Früher war das oft anders, beispielsweise wenn es in einem Herrscherhaus zum Erbfall kam und andere Herrscherhäuser ebenfalls Lust auf ein Stück vom Kuchen hatten. Exemplarisch passierte das, als Herzog Georg der Reiche von Bayern-Landshut ohne männlichen Erben starb.

Vorher hatte er noch seine Tochter zur Erbin eingesetzt, was dem Wittelsbacher Hausvertrag widersprach und den nach diesem Vertrag erbberechtigten Albrecht IV. von Bayern-München auf den Plan rief. Es kam zum Landshuter Erbfolgekrieg, der Elend und Verwüstung übers Land brachte. Der kleinste Schaden war noch der, dass Götz von Berlichingen, der auf Herzog Albrechts Seite focht, seine rechte Hand verlor, wahrscheinlich durch einen Fehlschuss der eigenen Artillerie.

Drei Weltreligionen und eine kulinarischen Banalität

Je weiter wir in der Zeit zurückgehen, desto gewichtigere Folgen können Erbauseinandersetzungen haben. Es muss dabei gar nicht um materielle Werte gehen. Vielmehr sieht es ganz danach aus, als seien es Streitigkeiten um ideelle, abstrakte Güter, aus denen Ereignisse von geschichtsbildender, ja weltbewegender Kraft erwachsen.
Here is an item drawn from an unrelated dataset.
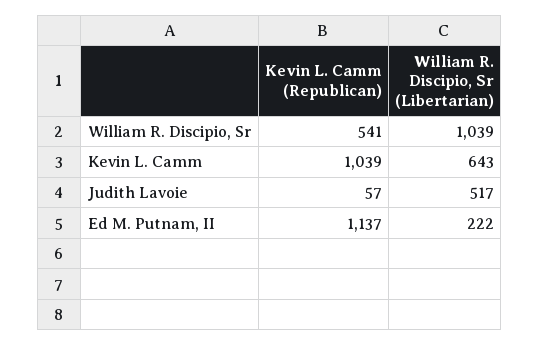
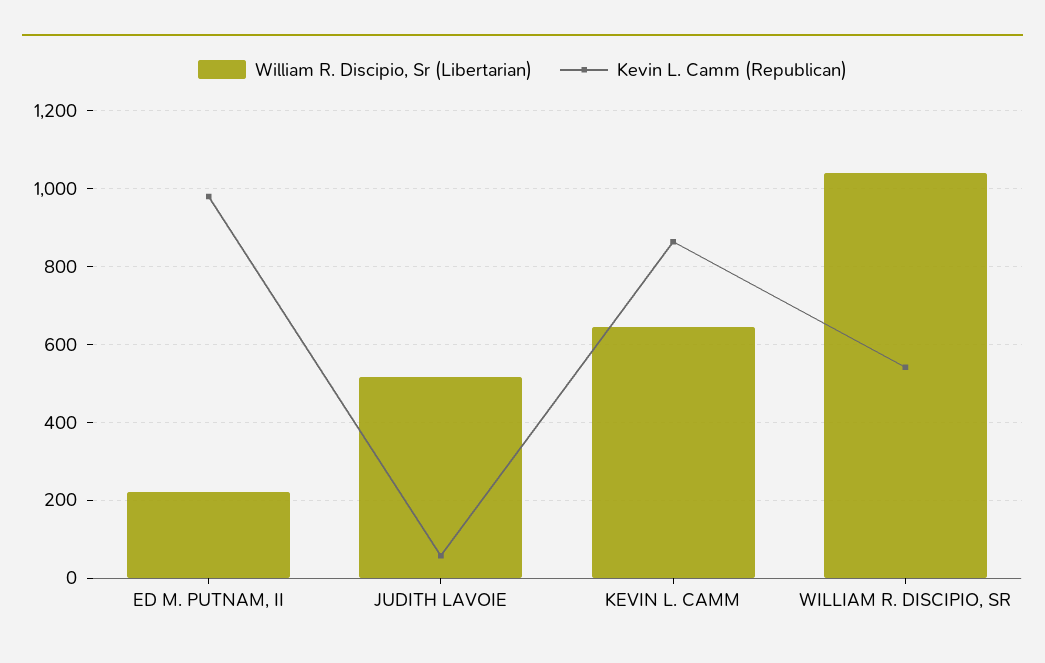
Kevin L. Camm (Republican), Kevin L. Camm: 1039 -> 860
Kevin L. Camm (Republican), Ed M. Putnam, II: 1137 -> 980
In der Bibel gibt es dafür ein gutes, dank der Durchtriebenheit der handelnden Personen ebenfalls fast erheiterndes Beispiel. Erheiternd nicht zuletzt deswegen, weil sich die Heilsgeschichte dreier Weltreligionen in einer kulinarischen Banalität bündelt: einem Linsengericht.
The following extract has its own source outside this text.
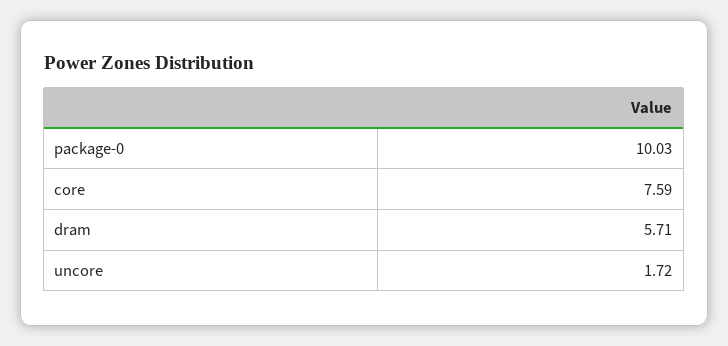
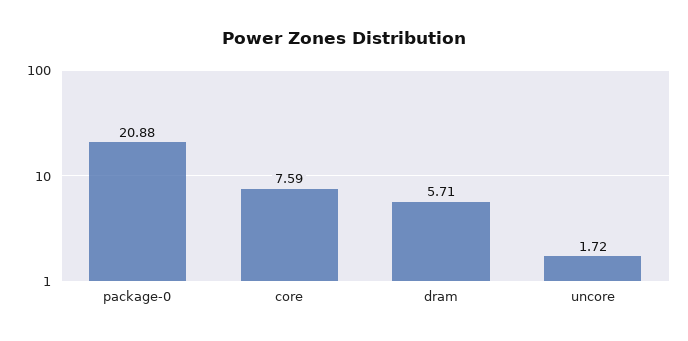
package-0: 10.03 -> 20.88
Die Konstellation ist die, dass Isaak, Abrahams Sohn, seinerseits zwei Söhne hat, nämlich die Zwillinge Esau und Jakob. Isaaks Zuneigung gilt dem Erstgeborenen, da dieser ihn mit dem geliebten Wildbret versorgt, wohingegen die Mutter Rebekka den frommen Stubenhocker Jakob vorzieht.

Die Geschichte mit dem Linsengericht wird im ersten Buch Mose in lapidarer Kürze berichtet. Sie geht so: Als Esau eines Tages hungrig vom Feld heimkam, gelüstete es ihn nach dem von Jakob gekochten Linsengericht, das dieser aber nur gegen den Preis des Erstgeburtsrechts herausgab. Esau in seiner derben Art war's zufrieden, verzehrte die Linsen, "stund auff", wie Luther den Urtext wiedergibt, "vnd gieng davon / also verachtet Esau seine erstgeburt".